Fazendas acusam fraudes e pedem liminares aduaneiras antes de ouvir receita
Fazenda solicita ao CNJ que liminares no âmbito aduaneiro não sejam concedidas antes da análise da Receita.
Ministro da Fazenda Acompanha Aprovação de Projeto Contra Devedores Contumazes
O ministro da Fazenda, Fernando Haddad, acompanhou a expectativa pela aprovação da Câmara dos Deputados do Projeto de Lei do devedor contumaz, após uma nova operação da Receita Federal contra fraudes no setor de combustíveis. O pedido foi feito em entrevista a jornalistas na capital paulista nesta sexta-feira (19).
CONTINUA DEPOIS DA PUBLICIDADE
Senado Já Aprovou o Projeto Após Operação Carbono Oculto
O Senado já havia dado o aval ao projeto após a Operação Carbono Oculto, que envolveu até o sistema financeiro. O texto visa apertar as regras para punir empresas que utilizam a inadimplência fiscal como estratégia de negócio, deixando de pagar tributos de forma reiterada e sem justificativa.
Novas Ações da Receita Federal e Instruções Normativas
Haddad ainda mencionou outras frentes de atuação da Fazenda para combater as fraudes. A pasta tem solicitado ao CNJ (Conselho Nacional de Justiça) que liminares no âmbito aduaneiro não sejam concedidas antes da análise dos argumentos da Receita Federal.

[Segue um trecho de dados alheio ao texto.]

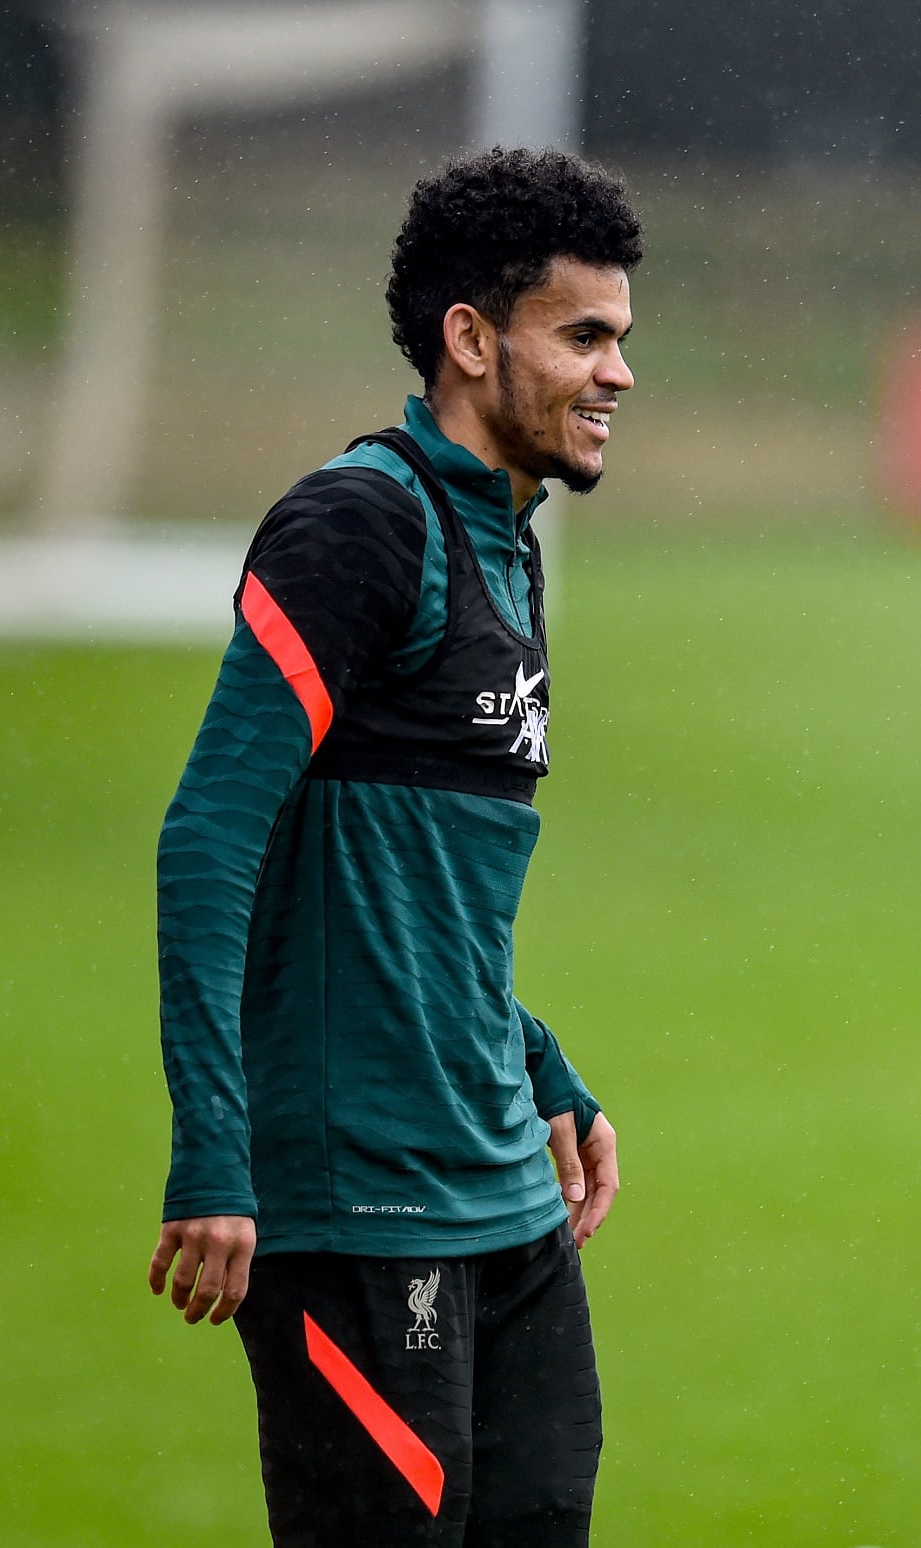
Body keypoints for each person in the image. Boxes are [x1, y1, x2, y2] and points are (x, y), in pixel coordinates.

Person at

Além disso, o ministro anunciou que a Receita Federal publicará, nesta sexta-feira (19), uma IN (Instrução Normativa) para endurecer as regras de importação de combustíveis ao Brasil.

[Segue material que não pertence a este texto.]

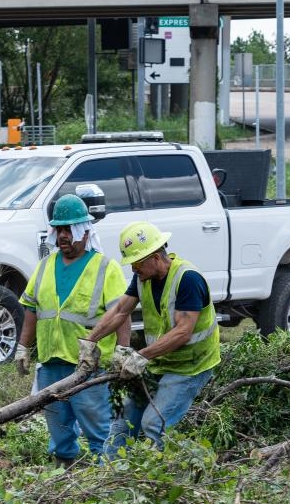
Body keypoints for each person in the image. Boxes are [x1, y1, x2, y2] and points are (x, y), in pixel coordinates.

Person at [80, 221, 220, 457]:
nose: (134, 269)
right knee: (123, 422)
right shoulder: (142, 278)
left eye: (137, 263)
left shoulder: (188, 279)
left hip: (190, 366)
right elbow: (120, 311)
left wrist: (140, 356)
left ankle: (160, 479)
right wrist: (90, 341)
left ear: (155, 257)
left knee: (154, 424)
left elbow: (183, 332)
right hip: (161, 362)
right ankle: (109, 475)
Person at [14, 194, 129, 466]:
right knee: (58, 425)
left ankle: (106, 473)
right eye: (60, 230)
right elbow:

CONTINUA DEPOIS DA PUBLICIDADE
Combate ao Desembaraço Antecipado e Operação Cadeia de Carbono
Segundo Haddad, a possibilidade de desembaraço aduaneiro antecipado de cargas — em que a liberação para entrada no país acontece antes da chegada física — tem facilitado fraudes e será um ponto a ser corrigido. “Vai corrigir o desembaraço antecipado”, afirmou. A operação “Cadeia de Carbono” visa desarticular organizações especializadas na interposição fraudulenta de importações de combustíveis.

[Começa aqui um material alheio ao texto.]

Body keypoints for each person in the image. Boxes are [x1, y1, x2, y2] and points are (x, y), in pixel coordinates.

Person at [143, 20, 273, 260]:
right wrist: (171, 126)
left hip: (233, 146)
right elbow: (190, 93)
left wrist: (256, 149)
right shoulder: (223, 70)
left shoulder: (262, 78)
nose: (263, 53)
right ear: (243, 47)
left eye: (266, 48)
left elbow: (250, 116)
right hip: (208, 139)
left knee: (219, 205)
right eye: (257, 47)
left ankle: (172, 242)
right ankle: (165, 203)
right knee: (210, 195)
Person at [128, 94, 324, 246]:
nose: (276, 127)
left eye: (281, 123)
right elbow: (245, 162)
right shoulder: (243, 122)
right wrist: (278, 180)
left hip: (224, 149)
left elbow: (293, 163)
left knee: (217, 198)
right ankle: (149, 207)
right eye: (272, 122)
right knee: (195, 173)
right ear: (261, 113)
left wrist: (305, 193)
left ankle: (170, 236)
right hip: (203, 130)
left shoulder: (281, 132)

Retenção de Cargas e Investigação de Irregularidades
As investigações apontam para o envolvimento de laranjas, organizações criminosas e grupos empresariais que utilizam cadeias contratuais complexas para ocultar os verdadeiros responsáveis e os fluxos financeiros das operações. Até o momento, foram retidas cargas de dois navios destinados ao Rio de Janeiro, avaliadas em R$ 240 milhões, e outras cargas em diferentes localidades do país.